El Poopó es un lago de agua salada que no tiene una vía de acceso al mar. Su caudal de agua depende del lago Titicaca, que se parte en dos en la frontera entre Perú y Bolivia, y el río Desaguadero, que arrastra el agua hasta el Poopó y termina en el salar de Coipasa, en la frontera entre Bolivia y Chile. “Del lado peruano se manejan compuertas que se abren y cierran según les falte el agua. En el lado boliviano, vivimos de cómo ellos lo manejan”, explica Sanhueza. “Eso genera un conflicto de intereses entre ambos países en el que la información es bastante opaca”.
“Oruro también tiene una carga: su emblema es ser una zona de explotación minera”, agrega Ángela Cuenca, ingeniera agrónoma y coordinadora de proyectos del colectivo CASA. Al menos 300 exploraciones mineras se mantienen activas en la zona. Según un estudio de 2012, cientos de kilos de arsénico, zinc, cadmio y plomo son vertidos en el lago todos los días. “Esto causa una sedimentación altísima de metales pesados, que se asientan en una cuenca cerrada donde se expanden”, explica Cuenca. “Es triste pensarlo así, pero los años en los que el lago estuvo seco fueron una oportunidad perdida para dragar y limpiar la cuenca del Poopó”.
“Bolivia es un país paradójico”, reflexiona la ingeniera. “Tiene un montón de leyes medioambientales muy buenas que no se cumplen, porque el país tiene una visión del desarrollo completamente extractivista. La contaminación afecta el área desde mucho antes que se redujera el espejo de agua del lago. Es una situación crítica en la que las mujeres, como cabezas del hogar, sufren en primera línea. Ellas saben que reduce el tamaño de los peces, que algunos animales ya nacen con malformaciones, que los niños se enferman y que la piel se agrieta por los minerales del agua. Pero el Estado no les hace caso nunca”.
Cristina Mamani era la regidora de su pueblo cuando el lago se secó en 2015. “Yo he pedido que se drague, que caven, que así se mantenga el lago. Pero no me han hecho caso”, cuenta. “En vano hemos ido hasta La Paz [la capital] con papeles, cartas. Pero como allá tienen el [lago] Titicaca, no nos han dado importancia”.
El cargo de autoridad del pueblo cayó este año en un joven de 26 años. Fernando Checa, pescador y padre de tres niños, también trabaja como jornalero de la construcción en los alrededores del pueblo.
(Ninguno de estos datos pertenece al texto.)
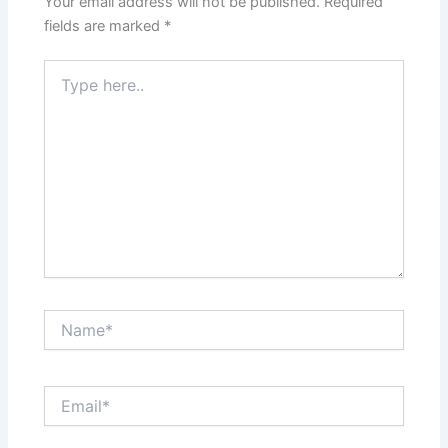
Your email address will not be published.
Required
fields are marked
*
Type
here..
Name*
Email*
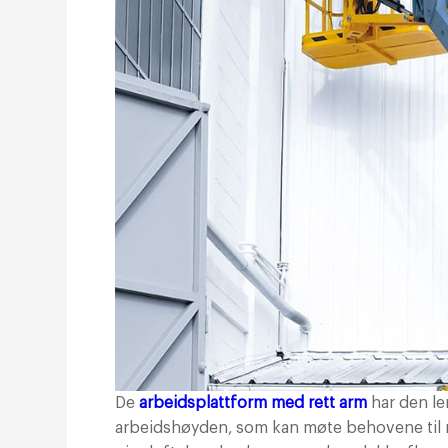
De
arbeidsplattform med rett arm
har den l
arbeidshøyden, som kan møte behovene til m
Su rol de alcalde es un trabajo a medio tiempo. “Tampoco es mucho trabajo, somos poquitos. Hartos [muchos] se están yendo”, confía con una sonrisa. Checa cuenta que la secundaria de la escuela cerró, y que contando a las comunidades que rodean a Untavi, la primaria apenas llega a una veintena de alumnos. A media mañana de un lunes, se alegra de que los visitantes le pregunten si se puede ir a navegar. No ha sacado su barco en meses.
“Yo pescaba desde mis 13 años. Mi abuelito me ha enseñado. Pero no me gustaba al principio: las olas, el viento...”, cuenta Checa de camino al lago. “El agua me daba miedo, nunca he aprendido a nadar. Pero era un trabajo bonito, éramos nuestros jefes. Salíamos temprano y la tarde la pasábamos en el pueblo”.
El pescador rema sin descanso y, cada tanto, clava una estaca en el agua. “Es un charco”, dice cuando saca la mitad húmeda. Esta vez ya no ríe. “Esperemos que estos meses que no vamos a pescar devuelvan a los peces. Los primos llaman de la ciudad, del extranjero, preguntan si ya han vuelto”, cuenta, y ya en medio del lago, entra en confianza. Pregunta quién es el nuevo presidente chileno, si es verdad que la economía argentina es tan difícil como se la cuentan.
– ¿A usted también le gustaría migrar?
– En enero me entregan mi pasaporte. Pero voy a volver. Si vuelve el pescado, vamos a volver.